Hugh Frank Radcliffe
- Bats , Throws Right
- Height 6' 1", Weight 185 lb.
- High School Robert E. Lee High School (Thomaston)
Radcliffe gained national attention in April 1948 when he struck out 28 batters in a nine-inning high school game, pitching for Robert E. Lee High School. One batter from Lanier (GA) High School reached base on a dropped third strike, two batters were safe on errors, and one more scratched out an infield single. Future major leaguer Coot Veal was a member of the losing team; he described Radcliffe's curveball as the best he ever saw. He was an incredible athlete, excelling in basketball, football - he was a punter - and track, as a pole vaulter, as well as baseball. He led his hometown Thomaston, GA team to the American Legion state championship in 1946. In his senior year in high school, he struck out 210 batters in 81.2 innings, tossing two seven-inning no-hitters and allowing only 16 hits all season. Besides the curveball, of which he threw two varieties, one with a straight drop and another "wide-sweeping", he had an outstanding fastball and also threw a sinker. After graduating from high school, he was offered a $40,000 signing bonus by Philadelphia, a huge sum for the time.

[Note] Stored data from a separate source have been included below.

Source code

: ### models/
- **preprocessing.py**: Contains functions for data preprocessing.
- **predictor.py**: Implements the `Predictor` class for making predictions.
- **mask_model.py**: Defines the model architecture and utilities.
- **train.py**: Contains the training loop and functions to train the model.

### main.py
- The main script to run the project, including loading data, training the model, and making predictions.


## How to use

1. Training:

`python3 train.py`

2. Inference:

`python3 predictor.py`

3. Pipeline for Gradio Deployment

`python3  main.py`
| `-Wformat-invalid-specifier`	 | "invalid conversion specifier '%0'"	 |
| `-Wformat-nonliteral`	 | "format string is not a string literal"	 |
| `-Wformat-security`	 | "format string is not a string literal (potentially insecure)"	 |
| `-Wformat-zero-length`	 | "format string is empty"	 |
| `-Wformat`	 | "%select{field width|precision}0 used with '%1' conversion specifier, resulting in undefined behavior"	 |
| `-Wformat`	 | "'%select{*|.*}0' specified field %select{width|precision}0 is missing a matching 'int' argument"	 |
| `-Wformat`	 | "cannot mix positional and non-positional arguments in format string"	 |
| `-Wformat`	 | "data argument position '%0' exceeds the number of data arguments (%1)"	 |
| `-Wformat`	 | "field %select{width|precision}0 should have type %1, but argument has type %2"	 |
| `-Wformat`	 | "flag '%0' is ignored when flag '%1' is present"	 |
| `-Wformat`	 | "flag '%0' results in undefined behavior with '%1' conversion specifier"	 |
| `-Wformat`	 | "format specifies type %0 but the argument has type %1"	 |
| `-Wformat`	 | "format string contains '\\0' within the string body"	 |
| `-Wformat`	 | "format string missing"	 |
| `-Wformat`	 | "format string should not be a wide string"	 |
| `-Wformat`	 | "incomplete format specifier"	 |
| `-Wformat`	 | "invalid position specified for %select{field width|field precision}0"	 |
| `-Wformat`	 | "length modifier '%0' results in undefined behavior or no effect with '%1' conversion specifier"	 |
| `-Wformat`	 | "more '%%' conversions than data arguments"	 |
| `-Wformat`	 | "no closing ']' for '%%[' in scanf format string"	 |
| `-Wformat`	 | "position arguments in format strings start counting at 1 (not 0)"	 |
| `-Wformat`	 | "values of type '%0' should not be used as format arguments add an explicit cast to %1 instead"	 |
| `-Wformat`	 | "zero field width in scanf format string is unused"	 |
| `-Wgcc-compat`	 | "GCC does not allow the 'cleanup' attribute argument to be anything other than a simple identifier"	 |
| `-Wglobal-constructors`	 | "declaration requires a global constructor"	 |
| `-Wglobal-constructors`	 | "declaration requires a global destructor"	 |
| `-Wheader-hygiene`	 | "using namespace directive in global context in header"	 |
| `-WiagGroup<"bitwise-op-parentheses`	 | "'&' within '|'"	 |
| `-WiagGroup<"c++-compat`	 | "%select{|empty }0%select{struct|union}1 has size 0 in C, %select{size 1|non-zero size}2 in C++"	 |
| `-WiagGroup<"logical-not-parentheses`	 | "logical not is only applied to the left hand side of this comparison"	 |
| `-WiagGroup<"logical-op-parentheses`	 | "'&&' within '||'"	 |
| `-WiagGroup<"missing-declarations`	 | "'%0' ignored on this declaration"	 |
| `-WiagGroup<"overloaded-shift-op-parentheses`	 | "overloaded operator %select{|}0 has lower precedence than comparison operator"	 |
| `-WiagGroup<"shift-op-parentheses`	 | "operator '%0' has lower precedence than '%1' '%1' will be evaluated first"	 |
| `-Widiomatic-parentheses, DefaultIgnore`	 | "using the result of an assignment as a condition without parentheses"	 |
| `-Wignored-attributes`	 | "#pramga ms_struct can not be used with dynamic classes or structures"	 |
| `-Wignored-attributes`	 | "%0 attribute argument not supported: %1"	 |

Radcliffe's professional career never matched the heights he reached as a schoolboy. His first season in pro ball was full of promise. Pitching for the Wilmington Blue Rocks in 1948, where he took the place of future Hall of Famer Robin Roberts who had just been promoted to Philly, he went 7-3, 4.12 in 16 games. However, because of the bonus, Radcliffe was vulnerable to being drafted by another team unless the Phillies put him on their major league roster, but they had no room for him after having signed a slew of youngsters over the preceding few years. So they tried to hide him at Toronto in the International League in 1949. This meant that only a major league team willing to place him immediately on its roster could take him; none did, but it also meant that Radcliffe was at a level much higher than his skills, and in typical bonus baby fashion, he rode the pines, being used only 9 times while he should have been pitching regularly at a lower level. He went 1-1, 6.14 that year, and when the Phillies tried to demote him after the season, the New York Yankees came calling and drafted him.
As a draftee, Radcliffe again had to be assigned to a level higher than his skills in 1950, this time to the Kansas City Blues of the American Association, the top farm team of the powerhouse Yankees. He went 0-1, 18.00 in 2 games before being sent down to a more appropriate Binghamton of the Eastern League, where he was 9-8, 4.14 in 25 games. Two things conspired to derail Radcliffe's career past that point: first, he could not harness his control at the professional level, being regularly plagued by walks and wild pitches (he had walked 112 batter in 150 innings at Binghamton, for example), then arm troubles robbed him of much of his velocity. He spent most of 1951 with the Beaumont Roughnecks of the Texas League, where he went 6-8, 3.90. By then, his days as a top prospect were behind him, and while he continued pitching in the minors until 1954, he never got close to the majors again. His best season was in 1953, when he went 13-13 with a 3.74 ERA, but by then he had fallen all the way to the Class C Cotton States League, playing for the Natchez Indians.
After his playing career, Hugh Radcliffe worked for a telephone company in Georgia, then became director of recreation for the city of Cordele, GA. He retired to Florida where he pursued his two main hobbies of fishing and golfing. In 1998, the Georgia House of Representatives passed a resolution honoring his accomplishments in four sports as a high school athlete and the historic day when he struck out 28 batters in a game.
- Wynn Montgomery: "Georgia's 1948 Phenoms and the Bonus Rule", in The Baseball Research Journal, SABR, Volume 39, Number 1 (Summer 2010), pp. 72-82.